When you live in Texas and plan to marry someone who is not a U.S. citizen, the first step in the process involves getting a fiancé visa for your loved one. The fiancé visa gives you and your fiancé an opportunity to wed and live together on American soil, provided your situation meets certain terms and you marry within a particular timeline.
According to U.S. Citizenship and Immigration Services, a K-1 nonimmigrant visa is what your fiancé needs to travel to the United States to marry you.
Who is eligible for a fiancé visa
You need to be a legal U.S. citizen and an adult to seek a fiancé visa for your loved one. You and your betrothed may not already be in marriages, and you also need to confirm that you met in person at least one time within the two years before you made your request for a visa.
However, you may be able to avoid the “meet in person” requirement if meeting face-to-face would have violated long-established cultural or social customs you or your fiancé practice. You may also be able to avoid meeting in person if doing so would cause you “extreme hardship.”

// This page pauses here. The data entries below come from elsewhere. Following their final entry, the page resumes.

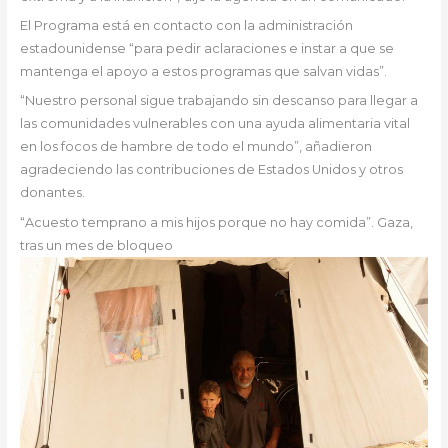
El Programa está en contacto con la administración
estadounidense “para pedir aclaraciones e instar a que se
mantenga el apoyo a estos programas que salvan vidas”.
“Nuestro personal sigue trabajando sin descanso para llegar a
las comunidades vulnerables con una ayuda alimentaria vital
en los focos de hambre de todo el mundo”, añadieron
agradeciendo las contribuciones de Estados Unidos y otros
donantes.
“Acuesto temprano a mis hijos porque no hay comida”. Gaza,
tras un mes de bloqueo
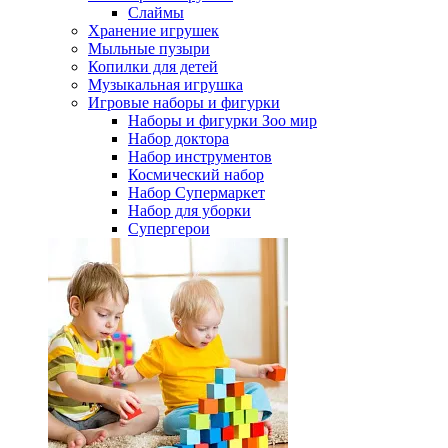
Слаймы
Хранение игрушек
Мыльные пузыри
Копилки для детей
Музыкальная игрушка
Игровые наборы и фигурки
Наборы и фигурки Зоо мир
Набор доктора
Набор инструментов
Космический набор
Hабор Супермаркет
Набор для уборки
Супергерои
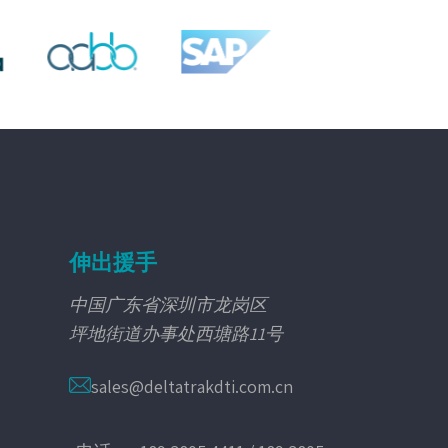
伸出援手
中国广东省深圳市龙岗区
坪地街道办事处西塘路11号
sales@deltatrakdti.com.cn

When you have to marry under the terms of a fiancé visa
Once your fiancé arrives on U.S. soil, the two of you must wed within 90 days. Otherwise, the fiancé visa expires, and there is no real way to extend it. Failing to marry, but having your fiancé remain in the United States, anyway, may result in USCIS deporting your fiancé for good.
If the person you plan to marry has minor children, you may be able to secure K-2 immigrant visas that would allow those children to move to the United States, too.